USA Today is reporting that the number of babies born addicted to prescription drug painkillers is on the rise.
The Centers for Disease Control and Prevention (CDC) has classified America’s fast-growing problem of prescription drug abuse an epidemic. This problem is also affecting our newborn babies, as women abuse powerful narcotics, such as OxyContin and Vicodin, while pregnant.
While reporting by hospitals isn’t consistent, the number of addicted newborns seems to have doubled, tripled or more over the past decade.
The problem has become so severe that the American Academy of Pediatrics has convened a committee to revise its treatment guidelines for the babies. The committee will publish these new guidelines next year.

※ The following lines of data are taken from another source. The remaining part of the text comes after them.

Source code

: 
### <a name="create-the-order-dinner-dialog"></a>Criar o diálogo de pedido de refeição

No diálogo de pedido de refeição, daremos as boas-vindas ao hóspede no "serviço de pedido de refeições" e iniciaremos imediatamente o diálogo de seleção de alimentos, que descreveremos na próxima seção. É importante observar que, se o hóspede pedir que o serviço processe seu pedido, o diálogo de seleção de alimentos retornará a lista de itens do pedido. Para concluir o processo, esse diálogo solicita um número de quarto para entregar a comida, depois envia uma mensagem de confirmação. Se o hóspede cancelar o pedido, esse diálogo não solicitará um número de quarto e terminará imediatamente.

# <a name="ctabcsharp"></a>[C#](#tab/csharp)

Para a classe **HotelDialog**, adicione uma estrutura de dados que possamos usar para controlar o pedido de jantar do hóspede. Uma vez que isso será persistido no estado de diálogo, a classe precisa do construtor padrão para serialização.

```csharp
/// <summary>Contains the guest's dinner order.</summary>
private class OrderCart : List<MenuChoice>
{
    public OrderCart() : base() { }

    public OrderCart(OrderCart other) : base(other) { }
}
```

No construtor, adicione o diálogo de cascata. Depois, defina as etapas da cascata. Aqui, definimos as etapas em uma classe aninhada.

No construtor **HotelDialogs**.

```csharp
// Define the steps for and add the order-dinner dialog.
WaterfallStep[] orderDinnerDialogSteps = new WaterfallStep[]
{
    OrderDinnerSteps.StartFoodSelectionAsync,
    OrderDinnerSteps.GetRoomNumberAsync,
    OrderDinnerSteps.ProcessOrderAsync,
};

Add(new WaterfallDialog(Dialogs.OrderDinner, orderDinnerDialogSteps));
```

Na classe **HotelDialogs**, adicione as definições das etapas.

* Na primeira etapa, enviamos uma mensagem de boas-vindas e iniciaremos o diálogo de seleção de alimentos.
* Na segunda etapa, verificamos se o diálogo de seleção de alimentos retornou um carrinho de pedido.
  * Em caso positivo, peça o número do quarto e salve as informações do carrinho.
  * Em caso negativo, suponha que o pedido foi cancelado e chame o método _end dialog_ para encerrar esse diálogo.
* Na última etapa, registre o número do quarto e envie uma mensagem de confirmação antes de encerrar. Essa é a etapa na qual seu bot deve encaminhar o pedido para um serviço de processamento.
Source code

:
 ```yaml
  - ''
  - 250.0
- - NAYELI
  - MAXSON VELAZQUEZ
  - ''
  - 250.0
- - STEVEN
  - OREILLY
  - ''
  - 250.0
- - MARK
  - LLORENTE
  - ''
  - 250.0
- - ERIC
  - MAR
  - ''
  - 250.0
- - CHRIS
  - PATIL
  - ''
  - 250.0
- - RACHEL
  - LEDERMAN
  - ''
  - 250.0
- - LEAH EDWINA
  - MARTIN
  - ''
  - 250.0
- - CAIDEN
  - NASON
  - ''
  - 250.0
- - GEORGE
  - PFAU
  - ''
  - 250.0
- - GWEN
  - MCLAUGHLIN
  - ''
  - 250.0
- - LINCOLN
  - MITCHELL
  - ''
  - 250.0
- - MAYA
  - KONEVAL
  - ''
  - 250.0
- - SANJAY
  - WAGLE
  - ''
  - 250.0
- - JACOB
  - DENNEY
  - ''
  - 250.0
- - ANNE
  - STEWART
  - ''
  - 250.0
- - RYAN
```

Maine is no stranger to painkiller addiction. It’s no surprise that Maine Medical Center, Mercy Recovery Center and Eastern Maine Medical Center were used as examples of the problem in the article:
- According to Geri Tamborelli, nursing director at the Family Birth Center and neonatal intensive care unit, Maine Medical Center in Portland treated 121 babies dependent on prescription painkillers in 2010, up from 18 in 2001
- According to Mark Publicker, an addiction medicine specialist at Mercy Hospital Recovery Center in Portland, the number of pregnant women with addictions to narcotic painkillers has grown so rapidly that Mercy developed a specialized treatment program for them
- According to Jay Hagerty, a neonatologist at Eastern Maine Medical Center in Bangor, doctors screen every pregnant woman for opiate abuse because they “feel that the incidence is high enough that it’s a reasonable screening test”
Why don’t these pregnant women just quit taking the drugs? The problem is that quitting these powerful painkillers “cold turkey” can be more harmful to mother and baby than easing off the drugs slowly. The result could be miscarriage, and the withdrawal for the mother is extremely difficult and painful. The other problem is that many women fear that their children will be taken away from them by government social workers, and so hide their prescription drug problem from their obstetricians.
More needs to be known about the treatment and effects of babies exposed to prescription painkillers. And more screening and intervention needs to be made early on to help the addicted pregnant women find treatment.